Just like these words:
“The conclusions of reason don’t cause the things they infer. All books are made by humans, this is a book, therefore it is made by a human, doesn’t cause the book to be made by a human. So, one can say, reasons or judgments are a special kind of cause, cause as inference. They cause the inference machine to work. And yet, this all is founded in the conception of causality which is presupposed as meaningful in the ground of the inquiry.
It’s one thing to grapple with causality in noting the relationship between the existence of a book and those who brought it into existence. But what if the discussion shifts to an assertion that the book ought to be banned? Now, in a wholly determined world the is/ought world is really just another manifestation of the either/or world. There is only the illusion that, autonomously, freely, we are deciding if it is right or wrong to ban the book. The book was always either going to be banned or not banned when whatever brought into existence the laws of matter themselves set them up as they immutably are.
Same with this exchange:
Okay, how close does this assessment bring us to grasping once and for all if this very exchange that we are having is only as it ever could have been?

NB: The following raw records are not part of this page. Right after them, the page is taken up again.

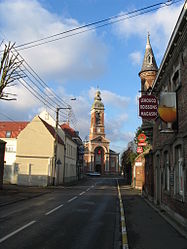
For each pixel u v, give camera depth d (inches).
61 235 315.0
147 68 828.6
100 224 391.9
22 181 1259.8
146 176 826.8
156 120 655.1
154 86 635.5
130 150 1581.0
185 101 373.4
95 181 2011.6
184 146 374.0
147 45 872.3
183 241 295.1
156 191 626.8
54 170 1229.1
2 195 770.8
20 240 286.5
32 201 665.0
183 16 351.6
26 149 1289.4
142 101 550.0
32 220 403.9
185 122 368.8
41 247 261.7
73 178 1993.1
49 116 1759.4
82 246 271.7
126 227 370.9
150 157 730.2
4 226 358.3
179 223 389.1
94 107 3585.1
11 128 1665.8
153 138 713.6
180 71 406.9
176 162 430.6
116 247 271.7
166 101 415.8
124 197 821.2
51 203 624.4
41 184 1253.7
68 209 530.3
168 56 463.2
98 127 3558.1
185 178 365.7
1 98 656.4
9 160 1483.8
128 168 1649.9
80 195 843.4
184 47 382.3
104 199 745.0
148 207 588.1
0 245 266.2
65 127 2290.8
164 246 274.2
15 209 522.3
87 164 3469.5
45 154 1285.7
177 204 408.5
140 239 304.5
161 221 419.2
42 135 1301.7
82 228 358.9
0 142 939.3
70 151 1855.3
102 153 3543.3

How “special” are reasons and judgments [yours, mine, theirs] if mind is just more matter interacting mechanically with other mindful matter per the immutable laws of matter?”
Isn’t this question derivative on the conception of causality? I.e., it asks: Is causality necessary?
Necessary means here, not free. what does free mean. Possibly: at the disposal of the human.
What does any of this mean if you were never able to not include it in this exchange?
Same with these words:
It’s not clear if ethical means “by choice”, rather than by “proof”. If there are provable facts, ethics has nothing to do with this. And yet, “fact” means the voluntary act of showing that a thing is repeatable in a test. Or, does it also mean, that plus choosing to believe that human psychology is sufficient grounding to establish facts as apodictic? The human being is like a pair of sunglasses, one would say, the darkness of all things is fact. However, through us all things for us. Ergo, the modern problem of a theory of reason and fundamental ontology.
Back again to everyone argeeing that this assessment must be true because the definition and the meaning that you give to the words that encompass it are understood to be the starting point for any discussion of these relationships.
Or so it certainly seems to me. It is a wholly scholastic assessment that goes nowhere near human interactions from day to day. Let alone interactions that come into conflict out in the is/ought world.
“On the contrary, technical philosophy is of fundamental importance if we wish to make more exact distinctions between what either can or cannot be concluded rationally. Or regarding the extent to which we are either able or not able to demonstrate what we claim to know is true is in fact true.”
I don’t know. Why would one accept the results of mere human reason giving? Or is “rationality” supposed to have some spivvy mystical meaning, other than: giving reasons? On the other hand, human beings don’t need reasons, they can be fun and not reason, which is also part of reality as such. Ergo, the doctrine of rationality = best is stupid.
Until this “general description” is related to a particular context in which an attempt is made to distinguish between that which we seem able to establish as true objectively for all of us and that which is thought to be true by any one individual who may or may not be able to demonstrate its objectivity, we are stuck exchanging intellectual contraptions by and large.
“the either/or and the is/ought world of human interactions.”
In my experience, this is not true. I witnessed you willy-nilly set aside such a determination of a precision without care. Confirming your lackadaisical higgledy piggledy oddity of predilection within the bright day of the visibility of all beings seen in their huge bulk and ugliness.
Note to others:
What am I to make of this? What do you make of it? How is it relevant to the OP? And how in your view is it related to my own reaction to the OP?